Rewrite each of the records below, changing "locality" to "place" wherever it appears and keeping every other word as it is.
## Begin Information shown
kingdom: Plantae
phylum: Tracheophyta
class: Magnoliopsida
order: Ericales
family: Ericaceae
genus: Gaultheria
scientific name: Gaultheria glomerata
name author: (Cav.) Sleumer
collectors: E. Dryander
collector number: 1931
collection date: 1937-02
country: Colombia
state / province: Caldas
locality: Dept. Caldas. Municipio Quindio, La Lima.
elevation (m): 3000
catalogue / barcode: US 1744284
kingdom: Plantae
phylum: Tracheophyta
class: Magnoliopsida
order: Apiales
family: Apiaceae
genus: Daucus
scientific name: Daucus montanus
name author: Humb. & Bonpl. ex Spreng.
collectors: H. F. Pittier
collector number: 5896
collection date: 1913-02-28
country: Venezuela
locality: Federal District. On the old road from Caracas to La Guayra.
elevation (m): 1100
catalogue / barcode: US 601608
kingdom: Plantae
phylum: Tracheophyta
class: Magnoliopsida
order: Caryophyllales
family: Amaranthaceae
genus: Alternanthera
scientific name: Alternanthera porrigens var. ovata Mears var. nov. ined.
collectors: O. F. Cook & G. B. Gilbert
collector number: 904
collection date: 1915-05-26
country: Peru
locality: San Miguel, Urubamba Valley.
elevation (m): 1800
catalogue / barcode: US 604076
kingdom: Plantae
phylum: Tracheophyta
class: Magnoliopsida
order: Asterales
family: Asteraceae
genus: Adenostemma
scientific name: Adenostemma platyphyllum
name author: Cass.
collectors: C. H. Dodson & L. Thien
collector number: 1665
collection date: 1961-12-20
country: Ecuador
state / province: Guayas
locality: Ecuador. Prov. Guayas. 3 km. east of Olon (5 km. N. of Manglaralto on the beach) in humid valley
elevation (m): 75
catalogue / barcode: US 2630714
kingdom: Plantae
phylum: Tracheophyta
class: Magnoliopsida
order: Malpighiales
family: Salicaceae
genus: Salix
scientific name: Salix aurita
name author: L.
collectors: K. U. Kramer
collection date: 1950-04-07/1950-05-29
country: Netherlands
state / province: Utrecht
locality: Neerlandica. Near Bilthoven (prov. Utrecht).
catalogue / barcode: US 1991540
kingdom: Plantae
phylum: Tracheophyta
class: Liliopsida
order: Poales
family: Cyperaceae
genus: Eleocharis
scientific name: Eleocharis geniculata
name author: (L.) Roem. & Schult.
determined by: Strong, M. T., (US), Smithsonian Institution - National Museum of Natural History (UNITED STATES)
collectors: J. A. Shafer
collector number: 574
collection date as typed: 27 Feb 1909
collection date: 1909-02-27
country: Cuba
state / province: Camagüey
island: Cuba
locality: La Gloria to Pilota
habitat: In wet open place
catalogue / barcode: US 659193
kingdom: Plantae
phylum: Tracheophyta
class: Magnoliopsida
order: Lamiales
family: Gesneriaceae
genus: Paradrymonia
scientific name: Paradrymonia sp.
## End Information shown
> Full solution:
kingdom: Plantae
phylum: Tracheophyta
class: Magnoliopsida
order: Ericales
family: Ericaceae
genus: Gaultheria
scientific name: Gaultheria glomerata
name author: (Cav.) Sleumer
collectors: E. Dryander
collector number: 1931
collection date: 1937-02
country: Colombia
state / province: Caldas
place: Dept. Caldas. Municipio Quindio, La Lima.
elevation (m): 3000
catalogue / barcode: US 1744284
kingdom: Plantae
phylum: Tracheophyta
class: Magnoliopsida
order: Apiales
family: Apiaceae
genus: Daucus
scientific name: Daucus montanus
name author: Humb. & Bonpl. ex Spreng.
collectors: H. F. Pittier
collector number: 5896
collection date: 1913-02-28
country: Venezuela
place: Federal District. On the old road from Caracas to La Guayra.
elevation (m): 1100
catalogue / barcode: US 601608
kingdom: Plantae
phylum: Tracheophyta
class: Magnoliopsida
order: Caryophyllales
family: Amaranthaceae
genus: Alternanthera
scientific name: Alternanthera porrigens var. ovata Mears var. nov. ined.
collectors: O. F. Cook & G. B. Gilbert
collector number: 904
collection date: 1915-05-26
country: Peru
place: San Miguel, Urubamba Valley.
elevation (m): 1800
catalogue / barcode: US 604076
kingdom: Plantae
phylum: Tracheophyta
class: Magnoliopsida
order: Asterales
family: Asteraceae
genus: Adenostemma
scientific name: Adenostemma platyphyllum
name author: Cass.
collectors: C. H. Dodson & L. Thien
collector number: 1665
collection date: 1961-12-20
country: Ecuador
state / province: Guayas
place: Ecuador. Prov. Guayas. 3 km. east of Olon (5 km. N. of Manglaralto on the beach) in humid valley
elevation (m): 75
catalogue / barcode: US 2630714
kingdom: Plantae
phylum: Tracheophyta
class: Magnoliopsida
order: Malpighiales
family: Salicaceae
genus: Salix
scientific name: Salix aurita
name author: L.
collectors: K. U. Kramer
collection date: 1950-04-07/1950-05-29
country: Netherlands
state / province: Utrecht
place: Neerlandica. Near Bilthoven (prov. Utrecht).
catalogue / barcode: US 1991540
kingdom: Plantae
phylum: Tracheophyta
class: Liliopsida
order: Poales
family: Cyperaceae
genus: Eleocharis
scientific name: Eleocharis geniculata
name author: (L.) Roem. & Schult.
determined by: Strong, M. T., (US), Smithsonian Institution - National Museum of Natural History (UNITED STATES)
collectors: J. A. Shafer
collector number: 574
collection date as typed: 27 Feb 1909
collection date: 1909-02-27
country: Cuba
state / province: Camagüey
island: Cuba
place: La Gloria to Pilota
habitat: In wet open place
catalogue / barcode: US 659193
kingdom: Plantae
phylum: Tracheophyta
class: Magnoliopsida
order: Lamiales
family: Gesneriaceae
genus: Paradrymonia
scientific name: Paradrymonia sp.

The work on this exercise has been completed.